§ About this exercise:
Retype word for word the first line of the listing and each line after it up to the line with "- Director of Civil Litigation", with the pictures taken out.
┌──
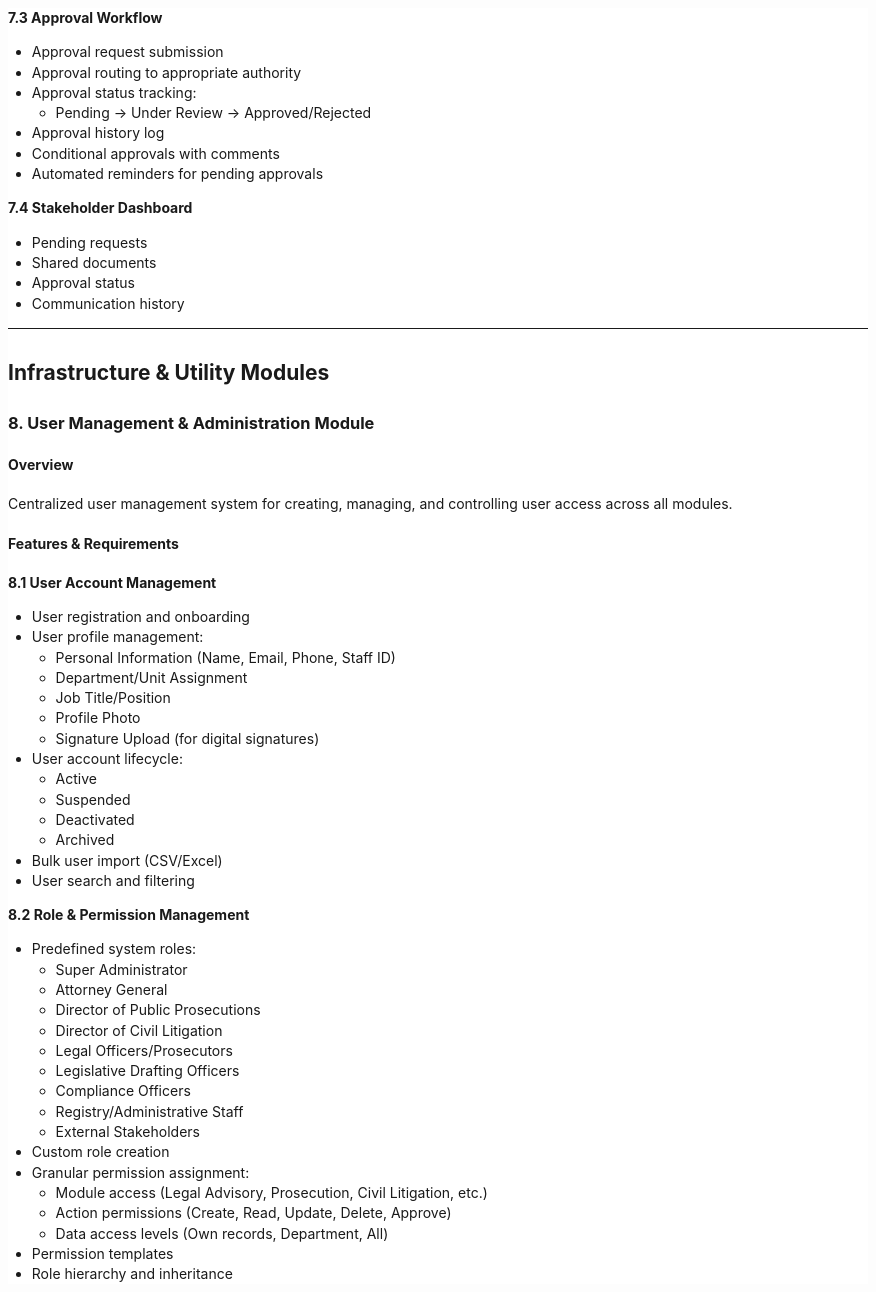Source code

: **7.3 Approval Workflow**
- Approval request submission
- Approval routing to appropriate authority
- Approval status tracking:
  - Pending → Under Review → Approved/Rejected
- Approval history log
- Conditional approvals with comments
- Automated reminders for pending approvals

**7.4 Stakeholder Dashboard**
- Pending requests
- Shared documents
- Approval status
- Communication history

---

## Infrastructure & Utility Modules

### 8. User Management & Administration Module

#### Overview
Centralized user management system for creating, managing, and controlling user access across all modules.

#### Features & Requirements

**8.1 User Account Management**
- User registration and onboarding
- User profile management:
  - Personal Information (Name, Email, Phone, Staff ID)
  - Department/Unit Assignment
  - Job Title/Position
  - Profile Photo
  - Signature Upload (for digital signatures)
- User account lifecycle:
  - Active
  - Suspended
  - Deactivated
  - Archived
- Bulk user import (CSV/Excel)
- User search and filtering

**8.2 Role & Permission Management**
- Predefined system roles:
  - Super Administrator
  - Attorney General
  - Director of Public Prosecutions
  - Director of Civil Litigation
  - Legal Officers/Prosecutors
  - Legislative Drafting Officers
  - Compliance Officers
  - Registry/Administrative Staff
  - External Stakeholders
- Custom role creation
- Granular permission assignment:
  - Module access (Legal Advisory, Prosecution, Civil Litigation, etc.)
  - Action permissions (Create, Read, Update, Delete, Approve)
  - Data access levels (Own records, Department, All)
- Permission templates
- Role hierarchy and inheritance
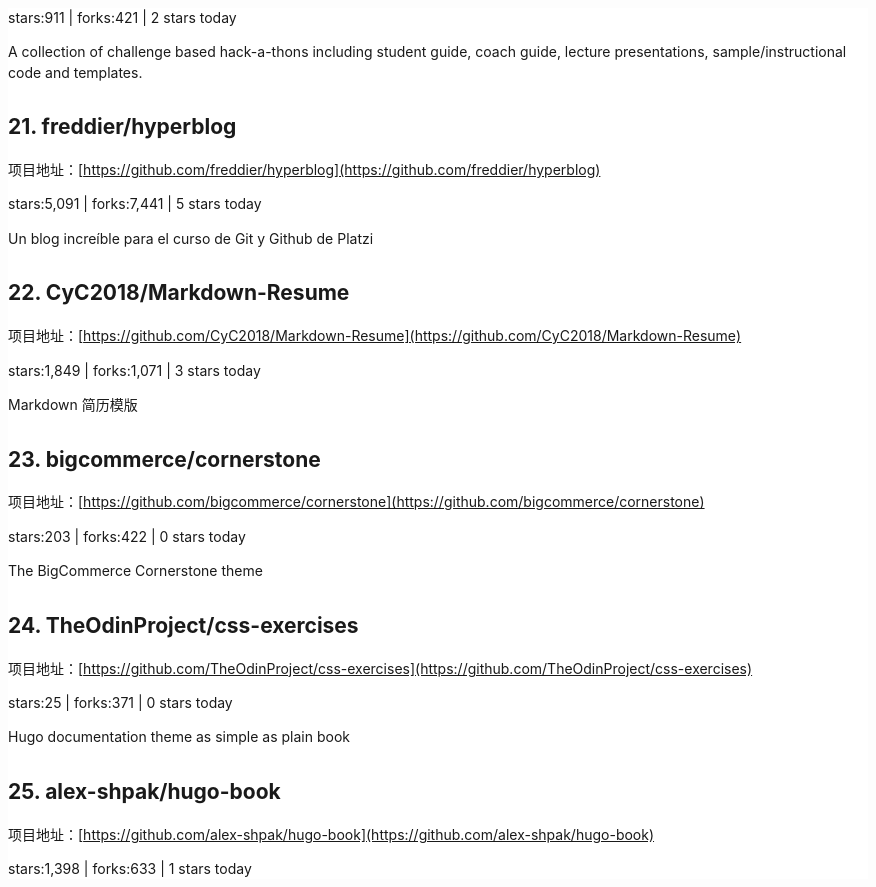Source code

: stars:911 | forks:421 | 2 stars today 

A collection of challenge based hack-a-thons including student guide, coach guide, lecture presentations, sample/instructional code and templates.

## 21. freddier/hyperblog 

项目地址：[https://github.com/freddier/hyperblog](https://github.com/freddier/hyperblog)

stars:5,091 | forks:7,441 | 5 stars today 

Un blog increíble para el curso de Git y Github de Platzi

## 22. CyC2018/Markdown-Resume 

项目地址：[https://github.com/CyC2018/Markdown-Resume](https://github.com/CyC2018/Markdown-Resume)

stars:1,849 | forks:1,071 | 3 stars today 

 Markdown 简历模版

## 23. bigcommerce/cornerstone 

项目地址：[https://github.com/bigcommerce/cornerstone](https://github.com/bigcommerce/cornerstone)

stars:203 | forks:422 | 0 stars today 

The BigCommerce Cornerstone theme

## 24. TheOdinProject/css-exercises 

项目地址：[https://github.com/TheOdinProject/css-exercises](https://github.com/TheOdinProject/css-exercises)

stars:25 | forks:371 | 0 stars today 

Hugo documentation theme as simple as plain book

## 25. alex-shpak/hugo-book 

项目地址：[https://github.com/alex-shpak/hugo-book](https://github.com/alex-shpak/hugo-book)

stars:1,398 | forks:633 | 1 stars today 



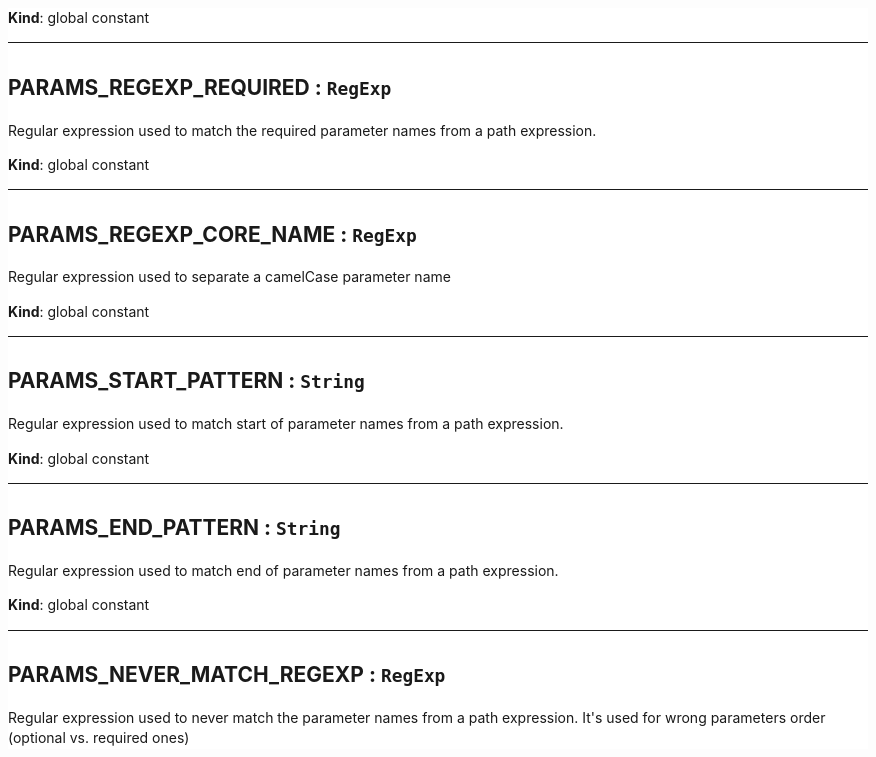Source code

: **Kind**: global constant  

* * *

## PARAMS_REGEXP_REQUIRED : <code>RegExp</code>&nbsp;<a name="PARAMS_REGEXP_REQUIRED" href="https://github.com/seznam/IMA.js-core/tree/0.15.12/router/Route.js#L35" target="_blank"><span class="icon"><i class="fas fa-external-link-alt fa-xs"></i></span></a>
Regular expression used to match the required parameter names from a path expression.

**Kind**: global constant  

* * *

## PARAMS_REGEXP_CORE_NAME : <code>RegExp</code>&nbsp;<a name="PARAMS_REGEXP_CORE_NAME" href="https://github.com/seznam/IMA.js-core/tree/0.15.12/router/Route.js#L43" target="_blank"><span class="icon"><i class="fas fa-external-link-alt fa-xs"></i></span></a>
Regular expression used to separate a camelCase parameter name

**Kind**: global constant  

* * *

## PARAMS_START_PATTERN : <code>String</code>&nbsp;<a name="PARAMS_START_PATTERN" href="https://github.com/seznam/IMA.js-core/tree/0.15.12/router/Route.js#L51" target="_blank"><span class="icon"><i class="fas fa-external-link-alt fa-xs"></i></span></a>
Regular expression used to match start of parameter names from a path expression.

**Kind**: global constant  

* * *

## PARAMS_END_PATTERN : <code>String</code>&nbsp;<a name="PARAMS_END_PATTERN" href="https://github.com/seznam/IMA.js-core/tree/0.15.12/router/Route.js#L59" target="_blank"><span class="icon"><i class="fas fa-external-link-alt fa-xs"></i></span></a>
Regular expression used to match end of parameter names from a path expression.

**Kind**: global constant  

* * *

## PARAMS_NEVER_MATCH_REGEXP : <code>RegExp</code>&nbsp;<a name="PARAMS_NEVER_MATCH_REGEXP" href="https://github.com/seznam/IMA.js-core/tree/0.15.12/router/Route.js#L68" target="_blank"><span class="icon"><i class="fas fa-external-link-alt fa-xs"></i></span></a>
Regular expression used to never match the parameter names from a path expression.
It's used for wrong parameters order (optional vs. required ones)
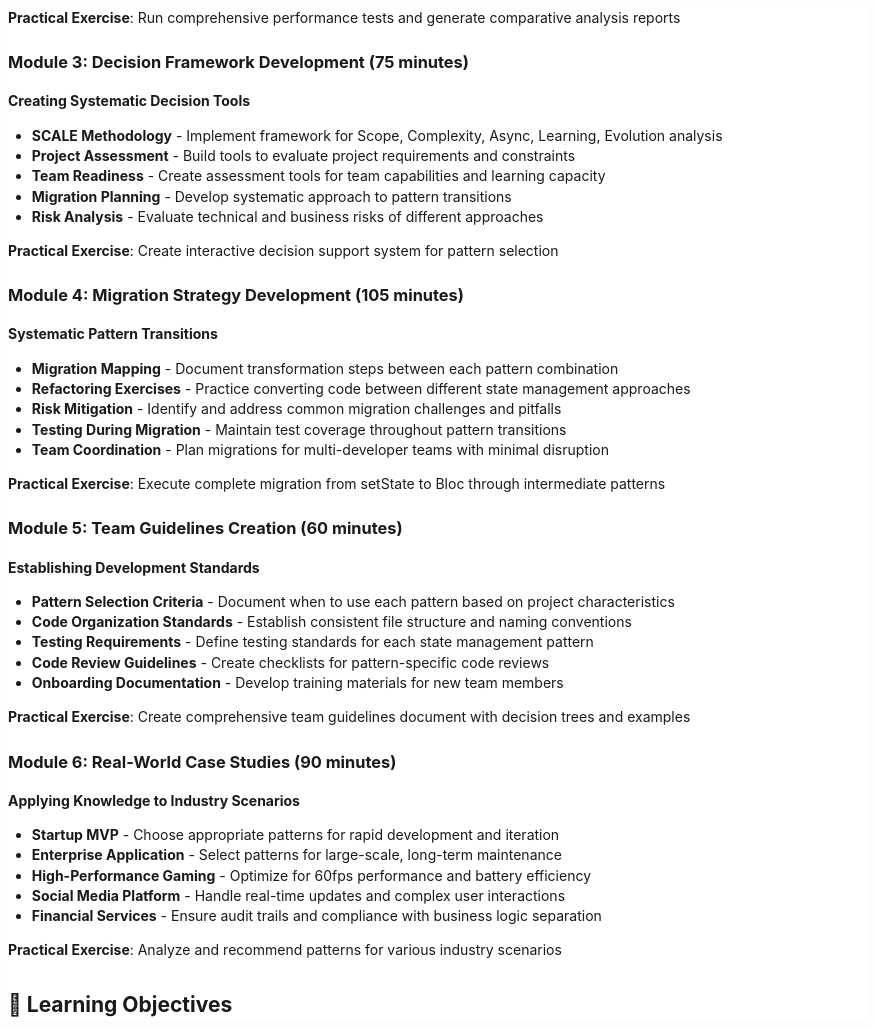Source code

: **Practical Exercise**: Run comprehensive performance tests and generate comparative analysis reports

### **Module 3: Decision Framework Development (75 minutes)**
**Creating Systematic Decision Tools**
- **SCALE Methodology** - Implement framework for Scope, Complexity, Async, Learning, Evolution analysis
- **Project Assessment** - Build tools to evaluate project requirements and constraints
- **Team Readiness** - Create assessment tools for team capabilities and learning capacity
- **Migration Planning** - Develop systematic approach to pattern transitions
- **Risk Analysis** - Evaluate technical and business risks of different approaches

**Practical Exercise**: Create interactive decision support system for pattern selection

### **Module 4: Migration Strategy Development (105 minutes)**
**Systematic Pattern Transitions**
- **Migration Mapping** - Document transformation steps between each pattern combination
- **Refactoring Exercises** - Practice converting code between different state management approaches
- **Risk Mitigation** - Identify and address common migration challenges and pitfalls
- **Testing During Migration** - Maintain test coverage throughout pattern transitions
- **Team Coordination** - Plan migrations for multi-developer teams with minimal disruption

**Practical Exercise**: Execute complete migration from setState to Bloc through intermediate patterns

### **Module 5: Team Guidelines Creation (60 minutes)**
**Establishing Development Standards**
- **Pattern Selection Criteria** - Document when to use each pattern based on project characteristics
- **Code Organization Standards** - Establish consistent file structure and naming conventions
- **Testing Requirements** - Define testing standards for each state management pattern
- **Code Review Guidelines** - Create checklists for pattern-specific code reviews
- **Onboarding Documentation** - Develop training materials for new team members

**Practical Exercise**: Create comprehensive team guidelines document with decision trees and examples

### **Module 6: Real-World Case Studies (90 minutes)**
**Applying Knowledge to Industry Scenarios**
- **Startup MVP** - Choose appropriate patterns for rapid development and iteration
- **Enterprise Application** - Select patterns for large-scale, long-term maintenance
- **High-Performance Gaming** - Optimize for 60fps performance and battery efficiency
- **Social Media Platform** - Handle real-time updates and complex user interactions
- **Financial Services** - Ensure audit trails and compliance with business logic separation

**Practical Exercise**: Analyze and recommend patterns for various industry scenarios

## 🎯 **Learning Objectives**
└──
§ Solved problem:
Source code

: **7.3 Approval Workflow**
- Approval request submission
- Approval routing to appropriate authority
- Approval status tracking:
  - Pending → Under Review → Approved/Rejected
- Approval history log
- Conditional approvals with comments
- Automated reminders for pending approvals

**7.4 Stakeholder Dashboard**
- Pending requests
- Shared documents
- Approval status
- Communication history

---

## Infrastructure & Utility Modules

### 8. User Management & Administration Module

#### Overview
Centralized user management system for creating, managing, and controlling user access across all modules.

#### Features & Requirements

**8.1 User Account Management**
- User registration and onboarding
- User profile management:
  - Personal Information (Name, Email, Phone, Staff ID)
  - Department/Unit Assignment
  - Job Title/Position
  - Profile Photo
  - Signature Upload (for digital signatures)
- User account lifecycle:
  - Active
  - Suspended
  - Deactivated
  - Archived
- Bulk user import (CSV/Excel)
- User search and filtering

**8.2 Role & Permission Management**
- Predefined system roles:
  - Super Administrator
  - Attorney General
  - Director of Public Prosecutions
  - Director of Civil Litigation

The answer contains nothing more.